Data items
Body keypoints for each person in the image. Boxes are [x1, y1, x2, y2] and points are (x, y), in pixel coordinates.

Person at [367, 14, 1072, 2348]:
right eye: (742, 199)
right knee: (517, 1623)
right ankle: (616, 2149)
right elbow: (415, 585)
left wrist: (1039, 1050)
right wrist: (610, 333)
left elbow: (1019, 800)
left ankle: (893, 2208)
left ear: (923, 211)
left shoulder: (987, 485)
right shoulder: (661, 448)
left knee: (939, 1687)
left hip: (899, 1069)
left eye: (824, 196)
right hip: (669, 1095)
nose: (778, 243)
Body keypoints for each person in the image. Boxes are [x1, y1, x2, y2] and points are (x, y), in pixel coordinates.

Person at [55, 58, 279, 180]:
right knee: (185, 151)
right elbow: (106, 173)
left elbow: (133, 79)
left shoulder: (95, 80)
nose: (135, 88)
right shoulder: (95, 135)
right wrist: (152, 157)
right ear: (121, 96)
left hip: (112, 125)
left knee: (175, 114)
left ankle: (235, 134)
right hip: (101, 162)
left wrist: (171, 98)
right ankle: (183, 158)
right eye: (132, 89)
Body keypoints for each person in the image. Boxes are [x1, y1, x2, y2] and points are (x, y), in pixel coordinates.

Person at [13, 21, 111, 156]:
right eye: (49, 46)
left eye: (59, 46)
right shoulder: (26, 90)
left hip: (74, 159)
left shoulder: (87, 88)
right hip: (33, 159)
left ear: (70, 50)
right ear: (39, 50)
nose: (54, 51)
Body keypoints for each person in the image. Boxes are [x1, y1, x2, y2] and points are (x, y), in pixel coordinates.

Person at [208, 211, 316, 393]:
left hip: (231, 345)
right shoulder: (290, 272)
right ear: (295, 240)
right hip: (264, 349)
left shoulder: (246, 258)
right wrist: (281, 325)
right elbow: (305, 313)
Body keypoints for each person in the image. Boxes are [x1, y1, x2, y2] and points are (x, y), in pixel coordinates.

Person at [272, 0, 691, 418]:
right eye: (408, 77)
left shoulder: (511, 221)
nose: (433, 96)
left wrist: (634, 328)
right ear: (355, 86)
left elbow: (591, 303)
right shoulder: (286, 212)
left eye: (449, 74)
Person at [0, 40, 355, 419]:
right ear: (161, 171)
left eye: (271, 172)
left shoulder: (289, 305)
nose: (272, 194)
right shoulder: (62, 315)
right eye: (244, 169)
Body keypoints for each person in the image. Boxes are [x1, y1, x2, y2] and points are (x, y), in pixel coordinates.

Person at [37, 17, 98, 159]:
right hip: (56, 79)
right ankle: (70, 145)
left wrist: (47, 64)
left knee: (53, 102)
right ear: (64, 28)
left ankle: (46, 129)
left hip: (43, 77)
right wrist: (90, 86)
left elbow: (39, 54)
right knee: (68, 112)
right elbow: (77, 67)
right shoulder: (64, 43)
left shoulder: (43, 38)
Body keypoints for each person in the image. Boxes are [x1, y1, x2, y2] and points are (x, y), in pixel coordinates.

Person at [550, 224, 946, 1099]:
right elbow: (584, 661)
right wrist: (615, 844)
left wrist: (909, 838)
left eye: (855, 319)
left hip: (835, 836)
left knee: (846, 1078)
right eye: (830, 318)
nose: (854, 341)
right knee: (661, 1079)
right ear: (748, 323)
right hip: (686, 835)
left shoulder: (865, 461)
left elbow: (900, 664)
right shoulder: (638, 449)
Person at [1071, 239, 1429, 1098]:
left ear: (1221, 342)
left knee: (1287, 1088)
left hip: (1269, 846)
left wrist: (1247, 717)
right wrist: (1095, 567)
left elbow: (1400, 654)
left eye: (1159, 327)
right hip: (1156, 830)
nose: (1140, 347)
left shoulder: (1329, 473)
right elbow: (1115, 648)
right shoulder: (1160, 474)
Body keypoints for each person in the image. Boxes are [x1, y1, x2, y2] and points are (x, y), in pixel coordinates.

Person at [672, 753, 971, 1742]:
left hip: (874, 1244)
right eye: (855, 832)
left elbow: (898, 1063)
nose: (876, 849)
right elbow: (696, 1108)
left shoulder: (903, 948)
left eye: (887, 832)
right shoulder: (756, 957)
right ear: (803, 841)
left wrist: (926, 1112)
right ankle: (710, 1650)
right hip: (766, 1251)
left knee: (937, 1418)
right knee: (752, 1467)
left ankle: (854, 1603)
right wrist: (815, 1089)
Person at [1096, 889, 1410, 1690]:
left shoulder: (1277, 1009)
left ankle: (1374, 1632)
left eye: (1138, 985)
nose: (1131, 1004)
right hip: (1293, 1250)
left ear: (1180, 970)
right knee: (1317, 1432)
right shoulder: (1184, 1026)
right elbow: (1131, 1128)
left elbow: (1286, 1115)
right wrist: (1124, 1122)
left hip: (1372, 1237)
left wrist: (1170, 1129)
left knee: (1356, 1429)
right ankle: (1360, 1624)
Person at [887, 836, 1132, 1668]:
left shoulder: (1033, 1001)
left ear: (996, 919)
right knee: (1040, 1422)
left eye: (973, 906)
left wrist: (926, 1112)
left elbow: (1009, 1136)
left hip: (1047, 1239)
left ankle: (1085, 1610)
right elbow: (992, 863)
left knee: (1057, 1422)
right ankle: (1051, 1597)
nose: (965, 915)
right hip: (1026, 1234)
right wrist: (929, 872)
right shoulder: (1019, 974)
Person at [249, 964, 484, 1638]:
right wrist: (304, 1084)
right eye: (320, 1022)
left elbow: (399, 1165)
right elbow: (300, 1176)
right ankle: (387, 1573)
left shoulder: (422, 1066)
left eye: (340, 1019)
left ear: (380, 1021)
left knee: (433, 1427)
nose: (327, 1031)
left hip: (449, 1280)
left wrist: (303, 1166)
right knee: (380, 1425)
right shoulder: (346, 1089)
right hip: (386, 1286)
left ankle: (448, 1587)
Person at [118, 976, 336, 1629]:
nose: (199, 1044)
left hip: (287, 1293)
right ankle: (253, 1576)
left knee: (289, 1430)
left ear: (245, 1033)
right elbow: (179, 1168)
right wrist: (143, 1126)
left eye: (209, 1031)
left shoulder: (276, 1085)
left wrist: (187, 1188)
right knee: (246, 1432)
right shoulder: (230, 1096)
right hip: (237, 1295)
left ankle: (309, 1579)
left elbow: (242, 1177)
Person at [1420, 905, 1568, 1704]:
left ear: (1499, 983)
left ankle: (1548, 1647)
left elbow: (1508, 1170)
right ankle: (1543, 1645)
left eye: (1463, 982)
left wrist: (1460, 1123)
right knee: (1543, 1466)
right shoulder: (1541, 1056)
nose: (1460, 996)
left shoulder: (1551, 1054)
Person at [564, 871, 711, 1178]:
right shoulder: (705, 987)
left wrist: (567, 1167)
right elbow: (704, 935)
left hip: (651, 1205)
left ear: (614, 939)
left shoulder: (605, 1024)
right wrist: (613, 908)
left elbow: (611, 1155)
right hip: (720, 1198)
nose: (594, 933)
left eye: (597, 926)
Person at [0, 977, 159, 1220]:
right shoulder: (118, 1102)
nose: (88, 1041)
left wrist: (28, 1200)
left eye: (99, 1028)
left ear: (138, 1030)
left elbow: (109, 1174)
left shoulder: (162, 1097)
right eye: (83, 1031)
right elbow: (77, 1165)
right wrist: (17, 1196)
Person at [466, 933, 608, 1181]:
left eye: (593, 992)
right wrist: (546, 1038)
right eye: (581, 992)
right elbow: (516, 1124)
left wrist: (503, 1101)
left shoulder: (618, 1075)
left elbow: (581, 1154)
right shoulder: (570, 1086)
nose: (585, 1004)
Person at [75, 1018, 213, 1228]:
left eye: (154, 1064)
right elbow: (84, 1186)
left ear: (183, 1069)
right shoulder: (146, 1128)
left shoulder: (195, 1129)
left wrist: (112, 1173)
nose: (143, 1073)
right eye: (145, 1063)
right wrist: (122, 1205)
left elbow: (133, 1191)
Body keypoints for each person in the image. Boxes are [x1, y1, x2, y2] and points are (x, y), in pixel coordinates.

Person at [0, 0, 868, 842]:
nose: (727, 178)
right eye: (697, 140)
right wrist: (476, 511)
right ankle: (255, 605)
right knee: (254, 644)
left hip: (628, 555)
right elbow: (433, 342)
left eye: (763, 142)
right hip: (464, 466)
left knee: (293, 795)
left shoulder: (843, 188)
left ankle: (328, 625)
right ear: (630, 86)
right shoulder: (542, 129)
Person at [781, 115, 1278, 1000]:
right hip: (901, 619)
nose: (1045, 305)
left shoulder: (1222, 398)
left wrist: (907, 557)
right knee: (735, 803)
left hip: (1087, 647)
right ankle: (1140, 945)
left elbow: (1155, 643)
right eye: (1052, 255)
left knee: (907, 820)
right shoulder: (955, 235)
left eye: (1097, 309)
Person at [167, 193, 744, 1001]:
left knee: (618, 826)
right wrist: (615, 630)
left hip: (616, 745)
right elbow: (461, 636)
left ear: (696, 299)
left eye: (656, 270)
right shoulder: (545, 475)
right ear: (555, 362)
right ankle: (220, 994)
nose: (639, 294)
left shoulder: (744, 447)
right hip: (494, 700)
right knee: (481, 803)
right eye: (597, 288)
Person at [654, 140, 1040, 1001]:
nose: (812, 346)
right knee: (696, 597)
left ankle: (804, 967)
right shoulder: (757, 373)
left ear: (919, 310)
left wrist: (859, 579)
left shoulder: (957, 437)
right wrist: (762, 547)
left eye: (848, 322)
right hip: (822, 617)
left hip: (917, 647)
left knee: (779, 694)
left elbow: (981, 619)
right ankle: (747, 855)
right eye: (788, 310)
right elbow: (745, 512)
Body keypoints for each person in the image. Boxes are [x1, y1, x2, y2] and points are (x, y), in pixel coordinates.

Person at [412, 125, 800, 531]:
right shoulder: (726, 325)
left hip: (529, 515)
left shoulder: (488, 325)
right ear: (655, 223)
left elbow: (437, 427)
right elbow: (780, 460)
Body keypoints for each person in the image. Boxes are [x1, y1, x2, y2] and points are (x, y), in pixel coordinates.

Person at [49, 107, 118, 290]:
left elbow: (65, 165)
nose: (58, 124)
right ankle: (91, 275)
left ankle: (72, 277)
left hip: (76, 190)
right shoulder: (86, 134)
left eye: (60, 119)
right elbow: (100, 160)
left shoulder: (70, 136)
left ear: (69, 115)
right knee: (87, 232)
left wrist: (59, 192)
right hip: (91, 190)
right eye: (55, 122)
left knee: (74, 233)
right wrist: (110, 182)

→ Your goal: Could you please copy the lines above exactly, beginning at the first and ending at the line that contains "nose: (54, 51)"?

→ Task response:
Body keypoints for each person in the image. Boxes are [x1, y1, x2, y2] and points are (x, y), in pixel coordinates.

Person at [367, 14, 1072, 2348]:
right eye: (742, 199)
right knee: (517, 1623)
right ankle: (616, 2149)
right elbow: (415, 585)
left wrist: (1039, 1050)
right wrist: (610, 333)
left elbow: (1019, 800)
left ankle: (893, 2208)
left ear: (923, 211)
left shoulder: (987, 485)
right shoulder: (661, 448)
left knee: (939, 1687)
left hip: (899, 1069)
left eye: (824, 196)
right hip: (669, 1095)
nose: (778, 243)
Body keypoints for each person in the image. Boxes are [x1, y1, x2, y2] and points are (x, y), in pixel coordinates.

Person at [55, 58, 279, 180]:
right knee: (185, 151)
right elbow: (106, 173)
left elbow: (133, 79)
left shoulder: (95, 80)
nose: (135, 88)
right shoulder: (95, 135)
right wrist: (152, 157)
right ear: (121, 96)
left hip: (112, 125)
left knee: (175, 114)
left ankle: (235, 134)
right hip: (101, 162)
left wrist: (171, 98)
right ankle: (183, 158)
right eye: (132, 89)
Body keypoints for each person in the image. Boxes are [x1, y1, x2, y2] and points are (x, y), in pixel coordinates.

Person at [13, 21, 111, 156]:
right eye: (49, 46)
left eye: (59, 46)
right shoulder: (26, 90)
left hip: (74, 159)
left shoulder: (87, 88)
right hip: (33, 159)
left ear: (70, 50)
right ear: (39, 50)
nose: (54, 51)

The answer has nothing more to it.